Der von den beteiligten Kommunen zu tragende Finanzierungsanteil in Höhe von maximal ca. 50.000 € soll entsprechend des bisher üblichen Kostenverteilungsschlüssel (zur Hälfte auf die Zahl der Kommunen und zur Hälfte gemäß des Einwohneranteils) verteilt werden.

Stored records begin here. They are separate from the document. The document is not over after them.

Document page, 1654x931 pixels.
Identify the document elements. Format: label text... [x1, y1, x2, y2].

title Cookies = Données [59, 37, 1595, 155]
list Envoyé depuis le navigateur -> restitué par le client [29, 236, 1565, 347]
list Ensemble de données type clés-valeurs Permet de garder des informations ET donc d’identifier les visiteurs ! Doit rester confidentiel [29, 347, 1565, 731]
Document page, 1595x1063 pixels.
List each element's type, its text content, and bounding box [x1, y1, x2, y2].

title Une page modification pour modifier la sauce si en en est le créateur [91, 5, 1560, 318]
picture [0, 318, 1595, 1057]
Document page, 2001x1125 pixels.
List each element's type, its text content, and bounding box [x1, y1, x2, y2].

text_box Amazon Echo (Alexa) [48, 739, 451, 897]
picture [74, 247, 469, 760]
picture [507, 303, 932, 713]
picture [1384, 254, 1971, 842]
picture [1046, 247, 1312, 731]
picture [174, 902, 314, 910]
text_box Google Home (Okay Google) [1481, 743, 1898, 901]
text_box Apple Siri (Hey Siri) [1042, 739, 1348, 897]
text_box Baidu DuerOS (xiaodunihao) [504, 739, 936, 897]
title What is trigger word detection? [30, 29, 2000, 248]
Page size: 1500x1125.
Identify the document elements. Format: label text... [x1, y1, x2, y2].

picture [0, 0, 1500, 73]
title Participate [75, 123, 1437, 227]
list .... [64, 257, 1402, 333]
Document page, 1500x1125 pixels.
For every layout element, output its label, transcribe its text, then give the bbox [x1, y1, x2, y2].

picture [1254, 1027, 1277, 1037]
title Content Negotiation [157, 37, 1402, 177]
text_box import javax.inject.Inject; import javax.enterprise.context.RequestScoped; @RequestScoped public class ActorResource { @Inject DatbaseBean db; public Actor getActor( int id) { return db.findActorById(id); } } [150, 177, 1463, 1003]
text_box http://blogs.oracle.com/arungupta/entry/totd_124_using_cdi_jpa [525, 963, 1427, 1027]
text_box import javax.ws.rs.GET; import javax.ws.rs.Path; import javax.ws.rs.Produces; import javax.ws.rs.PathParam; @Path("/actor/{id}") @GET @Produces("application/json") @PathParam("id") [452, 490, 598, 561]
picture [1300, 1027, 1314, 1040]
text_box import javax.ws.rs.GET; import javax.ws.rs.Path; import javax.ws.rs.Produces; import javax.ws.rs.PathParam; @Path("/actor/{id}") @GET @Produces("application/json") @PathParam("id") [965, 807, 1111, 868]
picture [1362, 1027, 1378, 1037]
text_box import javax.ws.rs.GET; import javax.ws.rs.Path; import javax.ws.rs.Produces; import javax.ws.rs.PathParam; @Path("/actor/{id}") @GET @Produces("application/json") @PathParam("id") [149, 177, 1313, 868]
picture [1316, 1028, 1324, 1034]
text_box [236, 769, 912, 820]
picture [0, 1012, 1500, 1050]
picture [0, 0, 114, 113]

Bei einer angenommenen Beteiligung von 24 Gemeinden ergibt sich ein Basisbetrag je Ge­meinde von 1.041,67 €. Bei der aktuellen Einwohnerzahl aller Mitgliedskommunen ergibt sich ein Kostenanteil pro 1000 Einwohner in Höhe von 9,87 €. Für die Stadt Kamen errechnet sich daraus ein Eigenanteil von in Höhe von 1.480 €.

 

Weiteres Verfahren

Sofern von den beteiligten Gemeinden die Fortschreibung beschlossen wird, kann eine Vergabe des Gutachtens im Mai 2012 erfolgen. Dem Gutachter wird eine Bearbeitungszeit von ca. 6 Mo­naten vorgegeben. Nach fachlicher Abstimmung im Arbeitskreis REHK könnte voraussichtlich Anfang 2013 den beteiligten Städten die Ergebnisse der gutachterlichen Erarbeitung sowie Verfahrensvorschläge zur Weiterentwicklung der interkommunalen Vereinbarung zur Beratung vorgelegt werden.

 

Bereitstellung finanzieller Mittel

Mittel für den Anteil der Stadt Kamen in Höhe von 1.500 € stehen unter der Buchungsstelle 51.01.01.542900 im Produkt 51 – Räumliche Planung und Entwicklung – zur Verfügung.